Que una comunidad religiosa fuertemente organizada controle el comercio callejero irregular es una realidad que hace aún más lejana su erradicación
La organización de los colectivos que controlan la venta irregular en las calles españolas, sin disputas por el espacio, con reacciones coordinadas ante la presencia policial, distribución de funciones, ‘centrales de compras’ y tesorería y viviendas comunitarias, tiene una explicación. Se trata de una actividad copada por vendedores procedentes de Senegal y miembros de una cofradía islámica sufí, la muradí, con fuertes lazos comunitarios y una estructura claramente jerárquica.
Los prejuicios más desinformados podrían llevar a sospechas injustificadas. El integrismo violento siempre ha combatido a las cofradías sufís, a las que ve como una desviación heterodoxa del islam. Los cuerpos policiales no han detectado ningún destino sospechoso a las aportaciones que los vendedores hacen a la congregación. Y algunas de sus bases doctrinales, la santificación a través del trabajo y la ayuda mutua, son perfectamente homologables a las de otras organizaciones religiosas.

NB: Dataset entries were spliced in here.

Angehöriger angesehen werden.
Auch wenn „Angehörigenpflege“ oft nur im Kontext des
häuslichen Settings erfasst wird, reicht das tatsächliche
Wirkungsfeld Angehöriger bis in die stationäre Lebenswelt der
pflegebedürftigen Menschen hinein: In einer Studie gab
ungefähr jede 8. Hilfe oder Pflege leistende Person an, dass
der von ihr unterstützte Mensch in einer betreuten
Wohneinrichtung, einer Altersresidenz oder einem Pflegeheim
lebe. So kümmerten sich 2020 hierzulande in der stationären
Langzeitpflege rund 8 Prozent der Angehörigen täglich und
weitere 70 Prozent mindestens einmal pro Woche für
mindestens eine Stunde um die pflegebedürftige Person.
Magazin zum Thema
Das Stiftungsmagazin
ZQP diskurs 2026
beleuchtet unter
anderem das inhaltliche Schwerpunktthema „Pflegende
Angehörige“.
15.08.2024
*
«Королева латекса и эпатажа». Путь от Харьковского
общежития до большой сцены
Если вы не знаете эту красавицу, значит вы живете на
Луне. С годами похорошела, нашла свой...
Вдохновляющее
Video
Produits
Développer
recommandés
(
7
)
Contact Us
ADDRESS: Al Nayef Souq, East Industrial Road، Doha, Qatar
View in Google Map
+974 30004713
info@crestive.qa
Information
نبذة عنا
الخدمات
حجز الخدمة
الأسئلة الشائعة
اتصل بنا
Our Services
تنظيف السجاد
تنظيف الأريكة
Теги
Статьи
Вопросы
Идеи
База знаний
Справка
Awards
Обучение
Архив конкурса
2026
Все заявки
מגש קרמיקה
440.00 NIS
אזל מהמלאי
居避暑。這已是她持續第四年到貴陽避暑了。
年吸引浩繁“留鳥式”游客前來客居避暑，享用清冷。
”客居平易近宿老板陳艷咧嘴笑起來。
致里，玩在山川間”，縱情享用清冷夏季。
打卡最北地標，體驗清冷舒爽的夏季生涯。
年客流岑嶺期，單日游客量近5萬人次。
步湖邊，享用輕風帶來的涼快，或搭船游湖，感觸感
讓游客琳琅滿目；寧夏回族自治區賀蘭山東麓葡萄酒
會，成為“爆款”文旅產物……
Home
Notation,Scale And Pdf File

Eso no significa que el fenómeno no tenga flecos preocupantes. De entrada, la venta ambulante, sin licencia, opaca al fisco, con productos falsificados, es una actividad ilícita. Y la existencia de una estructura estable para hacerla posible está en los límites entre lo que objetivamente se podría describir como organización para delinquir y la organización cooperativista de la economía sumergida. La misma policía considera injustificado utilizar términos como ‘mafia’, y sin duda lo son mucho más las que producen, importan y distribuyen los productos que exhiben los vendedores o las que se inclinan por actividades abiertamente delictivas y mucho más lucrativas. Pero el hecho de que un grupo controle sin discusión los puntos de venta más golosos de cada ciudad, y el nivel de dependencia económica de los eslabones más bajos de la cadena, justifican cuanto menos que se vigile el funcionamiento de este colectivo.
Que los ayuntamientos apenas aspiren a blindar del ‘top manta’ espacios concretos con problemas objetivos de seguridad o impacto directo en el comercio letal, mientras la actividad fluye hacia otros espacios, recuerda la dificultad de controlar una actividad que, mientras sus practicantes no puedan regularizar su situación, tiene pocas alternativas dentro de la legalidad. Y aún más difícil puede ser plantearse la erradicación del ‘manta’ en tanto que sea la forma de vida de todo un colectivo organizado y cohesionado a su alrededor.